Through 13 holes Wednesday, Goodwin was 5 under par for the day but only 1 up on Clemson freshman Doc Redman. Goodwin lost the 14th with a bogey, then made a mess of the 17th, after his 3-wood on the 243-yard par 3 flew the green and left an awkward flop shot. One down on the last, he tried to hit 5-iron from the fairway bunker but barely caught the lip, leading to a bogey and a concession. 

“I know my game is good enough,” he said, “I just need to polish up a few things.”

Goodwin, 16, was one of the country’s most highly sought-after prospects, and his profile rose even more after his recent loss in the U.S. Junior finals.
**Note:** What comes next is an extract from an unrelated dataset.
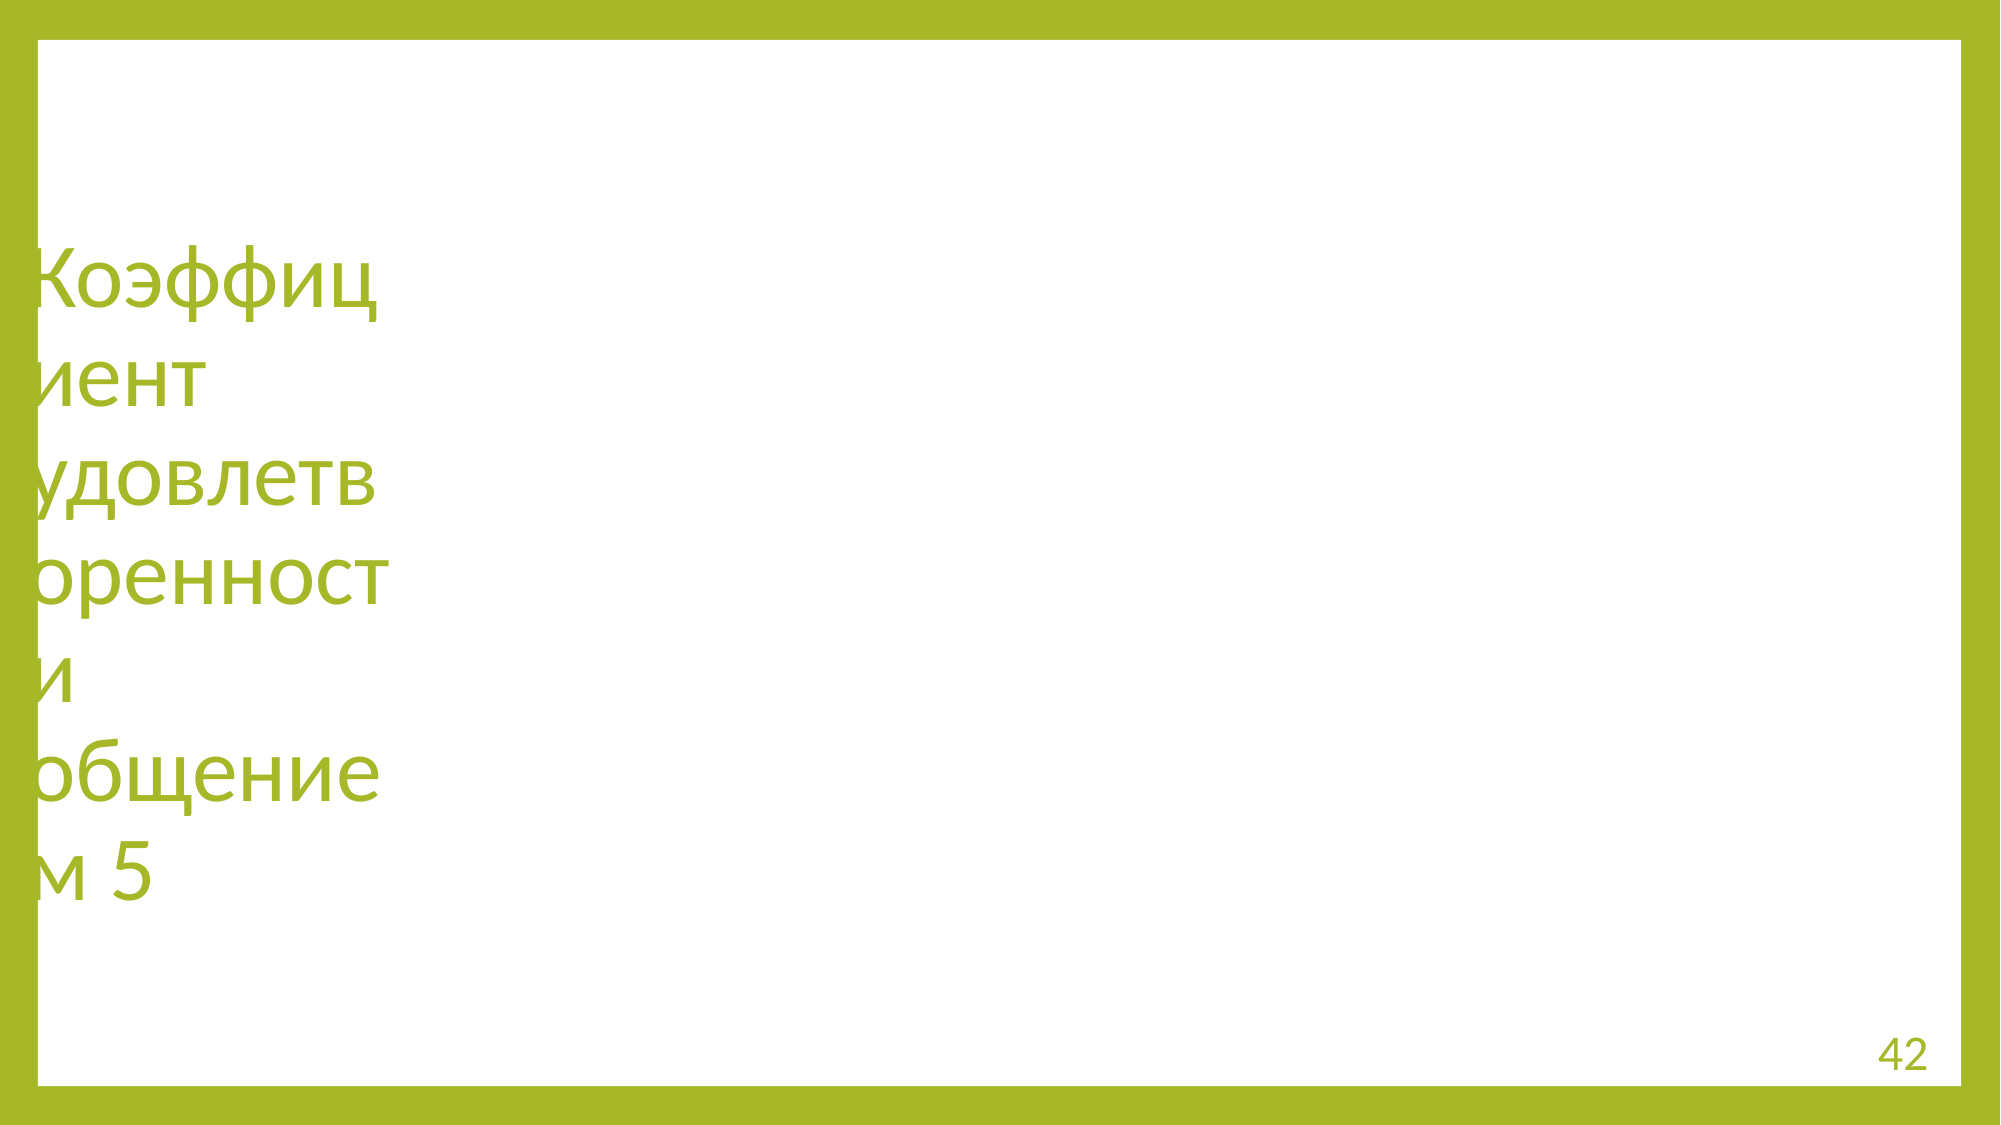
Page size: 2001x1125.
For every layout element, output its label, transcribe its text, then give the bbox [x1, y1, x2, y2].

He has given a verbal commitment to SMU, about an hour from his parents’ home in Corinth, Texas. 

One of the main reasons he chose the Mustangs was the proximity to his swing coach, Cameron McCormick, who has taught Jordan Spieth since he was young. They’ve worked together for the past two years, and McCormick has improved Goodwin’s mindset and ability to fix his swing on the fly.

“I feel like that will be able to elevate myself past college and on to the next stage,” he said.